It's a pretty commonly held fact in the cybersecurity community that older systems are generally easier to exploit compared to newer ones. A lot of this has to do with the fact that hackers have simply had a lot of time to tool around with them, and therefore know where the vulnerabilities are. This is especially true for the U.S. government's aging IT infrastructure.
In an effort to mitigate these risks, the Obama Administration is looking to get $3.1 billion for a fund dedicated to updating these old federal IT systems, according to TechNewsWorld. Although this plan might drastically change depending on who wins the 2016 election, increasing America's cybersecurity capabilities is always important.
The infrastructure is the start of the problems…
This $3.1 billion fund is set to be part of a much larger $19 billion cybersecurity overhaul slated for the projected 2017 budget. Many within the government have begun to realize the importance of national data security, which means this money will need to be spent wisely. That said, it's hard to put a price on cybersecurity defenses. In fact, the administrator of the General Services Administration Denise Turner Roth spoke of the importance of security in a House Appropriations Committee hearing.
"The continued and pervasive use of legacy IT systems by federal agencies results in increased cybersecurity risks to federal IT systems, downgraded service for the American people and businesses, increased personnel costs, and missed opportunities," she said.
The current governmental IT infrastructure is clearly endangering sensitive information while also holding agencies back from their full potential. Thankfully, the new bill should help to mitigate these risks, with an added bonus. The Obama Administration believes that this initial $3.1 billion will help agencies solve problems with inefficiencies.
This should allow them to generate more money than they're used to. Experts have added these projected savings up to $12 billion, which will be reimbursed to the original fund and used to continue upgrades. In the end, the government very well could end up saving exponentially more than they spent here.
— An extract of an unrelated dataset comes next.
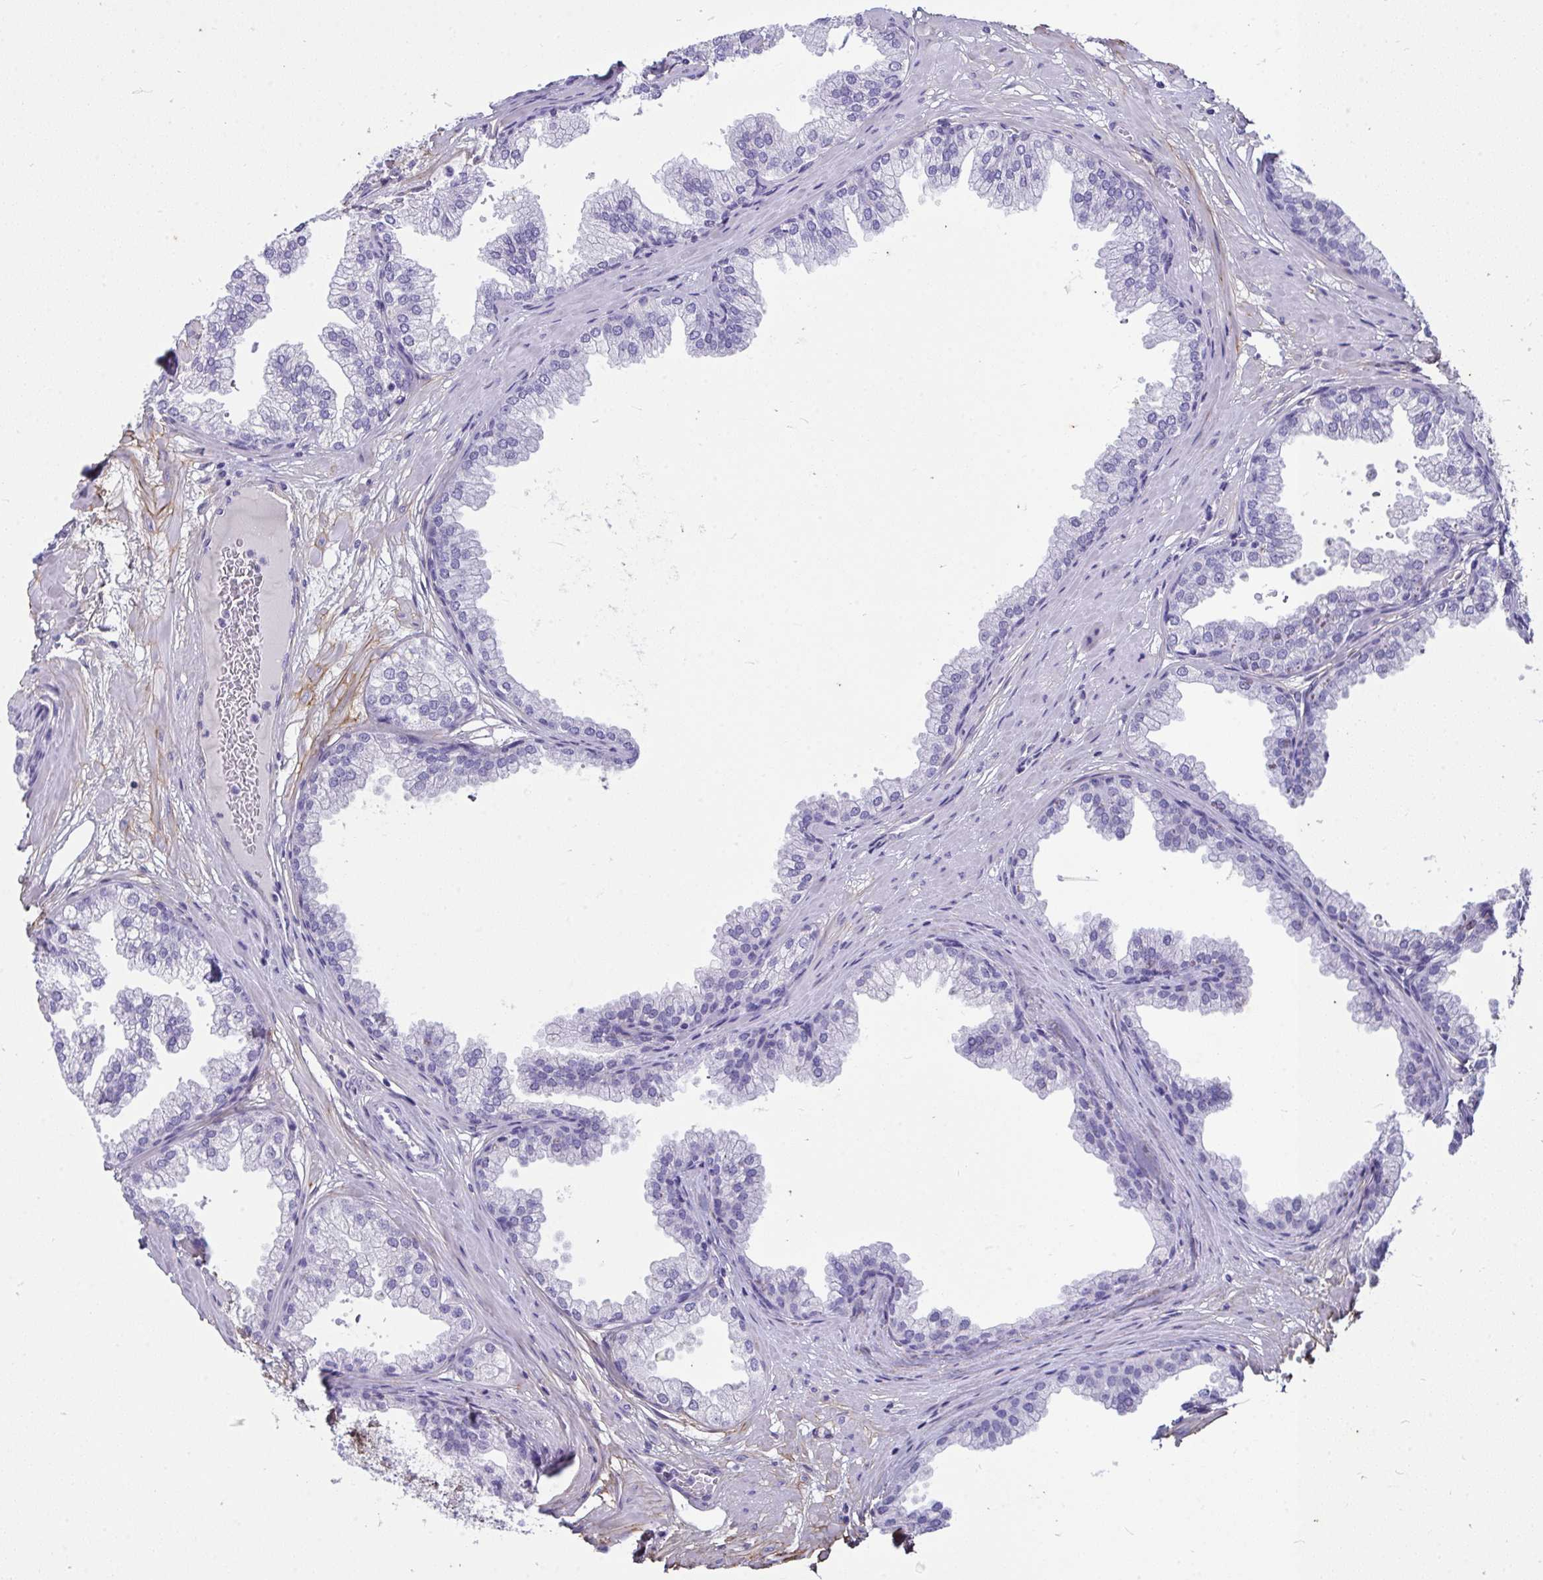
{"staining": {"intensity": "negative", "quantity": "none", "location": "none"}, "tissue": "prostate", "cell_type": "Glandular cells", "image_type": "normal", "snomed": [{"axis": "morphology", "description": "Normal tissue, NOS"}, {"axis": "topography", "description": "Prostate"}], "caption": "The immunohistochemistry (IHC) histopathology image has no significant expression in glandular cells of prostate. (Stains: DAB immunohistochemistry with hematoxylin counter stain, Microscopy: brightfield microscopy at high magnification).", "gene": "LHFPL6", "patient": {"sex": "male", "age": 37}}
…but there's more to it than that
Although infrastructure is a great place to start, it isn't the only problem the government needs to deal with. Another issue is the fact that cybersecurity professionals are in high demand, while also being in short supply. A recent report from Cisco found that there are more than 1 million open cybersecurity positions all over the world. What's more, a survey of more than 1,800 federal cybersecurity workers by the International Information System Security Certification Consortium found that this problem is even worse within government agencies.
The survey found that 70 percent of respondents said that their department's lackluster cybersecurity defenses stemmed from the fact that they didn't have enough "qualified security professionals within the federal government." Security professionals are hard to find within the private sector, and it would appear this difficulty is exponentially multiplied within the government.
Infrastructure improvements are obviously needed, but they aren't the only place the government should be focusing. With the ever present risk of a cyberattack on the horizon, bringing in fresh, qualified talent should be of the highest priority for government agencies.